Su proceder temerario con las fuentes neotestamentarias no encontraría aprobación ante ninguna comisión histórica independiente ni, tampoco, ante el foro de la teología libre. Su intento anunciado en el prólogo de presentar al Jesús de los Evangelios como el Jesús histórico, real, no se da porque Ratzinger no aborda las cuestiones históricas. Su libro en gran parte es una «meditación espiritual sobre el Señor». Jesús de Nazaret nunca se consideró Dios. Los textos aducidos por Ratzinger para este aserto, él lo sabe o debiera saber, son datos tardíos, reflexiones cristianas, reflejan la situación de la Iglesia a inicios del siglo II, cuando los cristianos gentiles conformaban la mayoría. Las numerosas contradicciones entre las figuras de Jesús de los Evangelios del Nuevo Testamento se explican, entre otras cosas, también por la aceptación de que Jesús no dijo una gran parte de las palabras que le hacen decir, no en balde ninguno de sus autores fue testigo ocular.
El punto de partida de Rartzinger, de que hay que fiarse históricamente de los Evangelios, es un engaño. La distinción entre palabras de Jesús auténticas e inauténticas es indispensable en una investigación de Jesús dirigida por la razón y no por el mito. Hoy no es defendible su tesis de que los Evangelios nos transmiten al auténtico Jesús histórico. El método crítico-histórico aplicado en la exégesis de la Biblia ha dejado ya en claro muchas cosas y la crítica que Ratzinger hace de los trabajos sobre Jesús de colegas científicos es ligera e improcedente. Su libro de Jesús revela poca seriedad histórica y poca honradez intelectual, cualidades que brillan mucho más que en este libro en trabajos de teólogos liberales protestantes y también en aportaciones de católicos modernistas. Ratzinger loa tan solo de boquilla el método crítico-histórico, porque según él «las leyes generales de la crítica histórica valdrían sólo limitadamente a la hora de aplicar a la sagrada Escritura».
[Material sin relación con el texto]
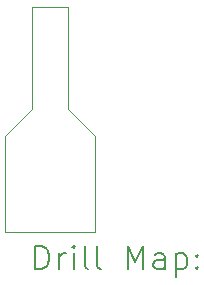
<source format=gbr>
%TF.GenerationSoftware,KiCad,Pcbnew,(6.0.7)*%
%TF.CreationDate,2022-08-12T15:38:06-07:00*%
%TF.ProjectId,mlx90632-breakout,6d6c7839-3036-4333-922d-627265616b6f,rev?*%
%TF.SameCoordinates,Original*%
%TF.FileFunction,Drillmap*%
%TF.FilePolarity,Positive*%
%FSLAX45Y45*%
G04 Gerber Fmt 4.5, Leading zero omitted, Abs format (unit mm)*
G04 Created by KiCad (PCBNEW (6.0.7)) date 2022-08-12 15:38:06*
%MOMM*%
%LPD*%
G01*
G04 APERTURE LIST*
%ADD10C,0.050000*%
%ADD11C,0.200000*%
G04 APERTURE END LIST*
D10*
X10942600Y-7308600D02*
X10714000Y-7537200D01*
X10942600Y-7308600D02*
X10942600Y-6445000D01*
X10714000Y-7537200D02*
X10714000Y-8350000D01*
X11247400Y-6445000D02*
X10942600Y-6445000D01*
X11476000Y-7537200D02*
X11476000Y-8350000D01*
X11247400Y-7308600D02*
X11247400Y-6445000D01*
X10714000Y-8350000D02*
X11476000Y-8350000D01*
X11247400Y-7308600D02*
X11476000Y-7537200D01*
D11*
X10969119Y-8662976D02*
X10969119Y-8462976D01*
X11016738Y-8462976D01*
X11045309Y-8472500D01*
X11064357Y-8491548D01*
X11073881Y-8510595D01*
X11083405Y-8548691D01*
X11083405Y-8577262D01*
X11073881Y-8615357D01*
X11064357Y-8634405D01*
X11045309Y-8653452D01*
X11016738Y-8662976D01*
X10969119Y-8662976D01*
X11169119Y-8662976D02*
X11169119Y-8529643D01*
X11169119Y-8567738D02*
X11178643Y-8548691D01*
X11188166Y-8539167D01*
X11207214Y-8529643D01*
X11226262Y-8529643D01*
X11292928Y-8662976D02*
X11292928Y-8529643D01*
X11292928Y-8462976D02*
X11283405Y-8472500D01*
X11292928Y-8482024D01*
X11302452Y-8472500D01*
X11292928Y-8462976D01*
X11292928Y-8482024D01*
X11416738Y-8662976D02*
X11397690Y-8653452D01*
X11388166Y-8634405D01*
X11388166Y-8462976D01*
X11521500Y-8662976D02*
X11502452Y-8653452D01*
X11492928Y-8634405D01*
X11492928Y-8462976D01*
X11750071Y-8662976D02*
X11750071Y-8462976D01*
X11816738Y-8605833D01*
X11883405Y-8462976D01*
X11883405Y-8662976D01*
X12064357Y-8662976D02*
X12064357Y-8558214D01*
X12054833Y-8539167D01*
X12035786Y-8529643D01*
X11997690Y-8529643D01*
X11978643Y-8539167D01*
X12064357Y-8653452D02*
X12045309Y-8662976D01*
X11997690Y-8662976D01*
X11978643Y-8653452D01*
X11969119Y-8634405D01*
X11969119Y-8615357D01*
X11978643Y-8596310D01*
X11997690Y-8586786D01*
X12045309Y-8586786D01*
X12064357Y-8577262D01*
X12159595Y-8529643D02*
X12159595Y-8729643D01*
X12159595Y-8539167D02*
X12178643Y-8529643D01*
X12216738Y-8529643D01*
X12235786Y-8539167D01*
X12245309Y-8548691D01*
X12254833Y-8567738D01*
X12254833Y-8624881D01*
X12245309Y-8643929D01*
X12235786Y-8653452D01*
X12216738Y-8662976D01*
X12178643Y-8662976D01*
X12159595Y-8653452D01*
X12340547Y-8643929D02*
X12350071Y-8653452D01*
X12340547Y-8662976D01*
X12331024Y-8653452D01*
X12340547Y-8643929D01*
X12340547Y-8662976D01*
X12340547Y-8539167D02*
X12350071Y-8548691D01*
X12340547Y-8558214D01*
X12331024Y-8548691D01*
X12340547Y-8539167D01*
X12340547Y-8558214D01*
M02*

</source>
Sus exposiciones meditativas o teológicas las apoya mayoritariamente en pasajes de la Biblia, pero su exégesis no se ajusta al criterio del texto sino que lo retuerce y lo fuerza para imponer el criterio «inspirado» de la Iglesia. Así, por ejemplo, un trabajo crítico-histórico de los textos bautismales muestra como imposible la tesis de Ratzinger, defendida en su libro, la de que Jesús, como el sin pecado, mediante el bautismo se solidariza intencionadamente con los pecadores. La verdad más bien es que Jesús se dejó bautizar por Juan para el perdón de sus propios pecados y, por tanto, él se sentía pecador. O la interpretación que hace Ratzinger de que Jesús se consideraba Dios, colocándose en el mismo plano del Padre. Jesús fue un judío de Galilea y rogaba al Dios de la «Biblia de Israel». Si se hubiera considerado a la misma altura que éste, si se hubiera reconocido Dios tal cosa hubiese sido y sonado a blasfemia. Y, por tanto, hubiere resultado muy difícil que en vida se le hubieran unido tantos judíos y judías. Como tampoco se pueden aducir para una exposición del Jesús histórico, como hace Ratzinger, la predicción de la pasión, con la que Jesús reacciona ante la confesión de Pedro según los sinópticos, y la historia de la transfiguración, porque ambas son formaciones pospascuales de la comunidad y, en modo alguno, palabras suyas. Ratzinger hace decir al texto lo que él necesita y quiere que diga, como James Watson.